Even for Rush, their new Clockwork Angels is aggressively Rush-like. It is a wonky, pointedly proggy sci-fi concept record about the power of the individual to overcome any hurdle; in this case, it’s an evil watchmaker (he’s named The Watchmaker) who battles the hero amid a steampunk-inspired hellscape populated by pirates and carnies. (If that sounds too heady for a rock record, you can wait — no joke — for the planned novelization.) Like everything Rush has ever done, this will either sound amazing or as palatable as listening to two guys from Guitar Player argue over the accuracy of their favorite Dream Theater tablatures. As Neil Peart (arguably rock’s greatest drummer and inarguably its greatest drummer/polemicist) has sternly reminded us, over and over again (since “Anthem” on 1975’s Fly by Night, the first song of his first LP with the band), the choice is yours, young Padawan. Either way, Rush will not change, and therefore will never have to change back.

By the way, I’m solidly in the “amazing” camp on Clockwork Angels — though I’ve listened to it front-to-back at least a half-dozen times, and I’m still not sure if the songs are really as great as I think they are.
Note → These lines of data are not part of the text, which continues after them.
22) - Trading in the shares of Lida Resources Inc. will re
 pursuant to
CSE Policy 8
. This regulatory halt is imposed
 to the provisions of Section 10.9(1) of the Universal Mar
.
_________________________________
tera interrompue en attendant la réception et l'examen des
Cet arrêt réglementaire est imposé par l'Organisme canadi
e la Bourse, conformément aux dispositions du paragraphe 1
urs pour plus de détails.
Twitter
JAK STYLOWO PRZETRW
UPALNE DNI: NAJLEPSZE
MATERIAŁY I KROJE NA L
It’s possible they only sound great — Lee’s bass playing is absolutely metallic and flails about with steely talons, Lifeson goes nuts with a myriad of guitar textures and roid-rage riffs, and Peart remains rock’s preeminent percussionist ninja. The only track that jumps out at me is “Wish Them Well,” which also happens to be the simplest and poppiest. (I also love the boisterous “The Wreckers,” which the liner notes tell me is the one about a disastrous pirate attack.) But otherwise Angels is that oldest of dinosaurs: an album that is best appreciated when heard in its entirety, preferably alone, in a place where you can air-drum without judgment.
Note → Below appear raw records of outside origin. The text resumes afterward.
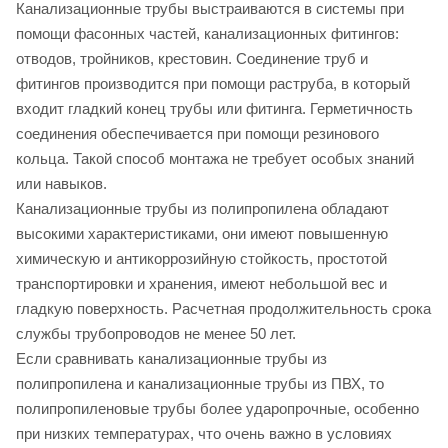
Канализационные трубы выстраиваются в системы при
помощи фасонных частей, канализационных фитингов:
отводов, тройников, крестовин. Соединение труб и
фитингов производится при помощи раструба, в который
входит гладкий конец трубы или фитинга. Герметичность
соединения обеспечивается при помощи резинового
кольца. Такой способ монтажа не требует особых знаний
или навыков.
Канализационные трубы из полипропилена обладают
высокими характеристиками, они имеют повышенную
химическую и антикоррозийную стойкость, простотой
транспортировки и хранения, имеют небольшой вес и
гладкую поверхность. Расчетная продолжительность срока
службы трубопроводов не менее 50 лет.
Если сравнивать канализационные трубы из
полипропилена и канализационные трубы из ПВХ, то
полипропиленовые трубы более ударопрочные, особенно
при низких температурах, что очень важно в условиях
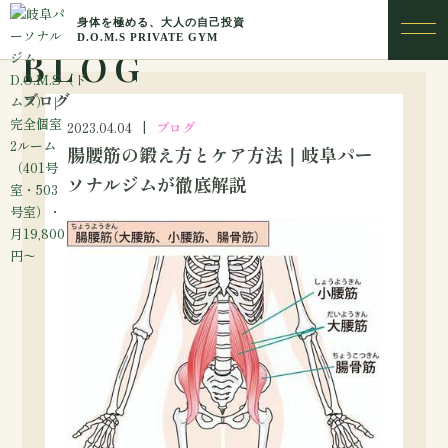
BLOG
ブログ
2023.04.04
ブログ
腸腰筋の鍛え方とケア方法｜岐阜パー
ソナルジムが徹底解説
There I go, pulling a Corgan and worrying about that damned intelligentsia. In the realm of Rush, Clockwork Angels is business as usual, the latest outgrowth of a big, wide world that was born when Lee and Lifeson first bonded over being oddball outsiders in the eighth grade. Rather than try to fit in, they built their own tent and invited other oddball outsiders to gather under it. Over the years, that tent has grown improbably large; Rush is a group that even many serious rock fans know nothing about. If you like them, you’ll never know as much as the hard-core allegiants. One of those oddballs was Corgan, though he eventually left to be a rat in a cage, despite all his rage. If only he’d found his own Geddy Lee in junior high, things might’ve been different.